Make Sure to Lock In Low Rate Family Loans
The IRS just released the minimum interest rates for June 2016 and they continue to be at record lows. These tables represent the minimum interest rate that you need to charge on loans, etc. If you elect to not charge any interest, the tax laws require you to “impute” interest based upon these minimum rates.
For June, the required rates are as follows:
- Short-term (less than 3 years) – 0.64%
- Mid-term (more than 3 and less than 9 years) – 1.41%
- Long-term (more than 9 years) – 2.24%
Families should consider locking in these low rates by making inter-family loans. If the older generation is bumping up against the maximum life-time estate exclusion (almost $11 million for 2016 or about 1,000 acres of good farm land), it is important to keep their wealth at these levels and not increase it. By locking in long-term loans to the next generation (at 2.24%) to purchase additional ground or equipment or other investments, we can transfer the wealth created above the 2.24% to the next generation without incurring any gift tax.

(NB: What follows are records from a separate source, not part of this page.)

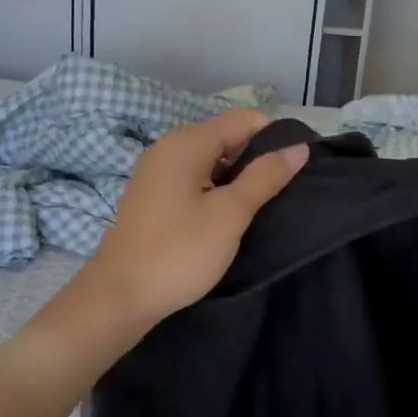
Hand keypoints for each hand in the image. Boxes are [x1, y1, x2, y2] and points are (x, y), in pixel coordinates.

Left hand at [77, 110, 308, 333]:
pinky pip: (194, 177)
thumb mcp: (230, 214)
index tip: (296, 166)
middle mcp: (168, 147)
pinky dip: (215, 187)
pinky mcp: (153, 194)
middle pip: (225, 136)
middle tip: (283, 190)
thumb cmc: (179, 252)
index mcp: (186, 143)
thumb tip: (298, 148)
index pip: (242, 119)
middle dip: (256, 156)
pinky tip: (229, 215)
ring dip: (237, 175)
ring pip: (210, 158)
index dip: (273, 136)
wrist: (119, 297)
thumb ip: (265, 177)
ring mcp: (157, 171)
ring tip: (261, 204)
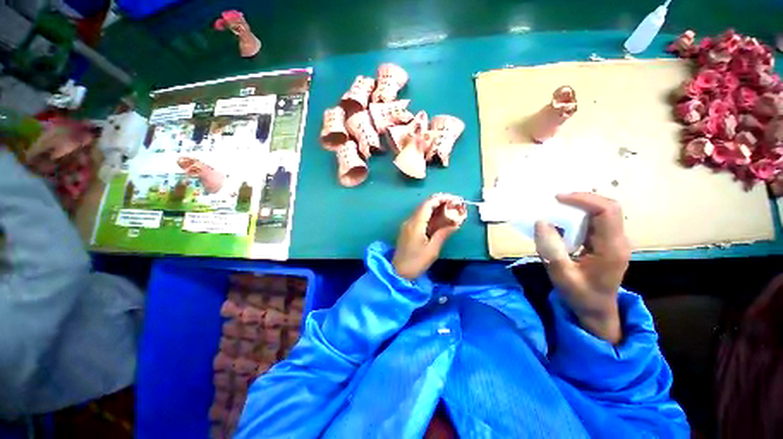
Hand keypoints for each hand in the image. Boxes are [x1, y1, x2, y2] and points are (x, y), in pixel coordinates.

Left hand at [392, 194, 465, 279]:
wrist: (398, 272)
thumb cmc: (416, 262)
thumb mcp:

However, this requires the investment by the next generation to grow at greater than 2.24%. As an example, if the investment can generate an 8.24% rate over a 10 year period on a million dollar investment, the family has effectively transferred over $600,000 (plus compounding) without gift or estate tax. If the older generation had made the investment, the heirs would likely owe about $250,000 of estate tax on the investment when they would inherit it.
Therefore, a good tool for farm families to transfer wealth at a low gift or estate tax cost is inter-family loans with locked in lower interest rates.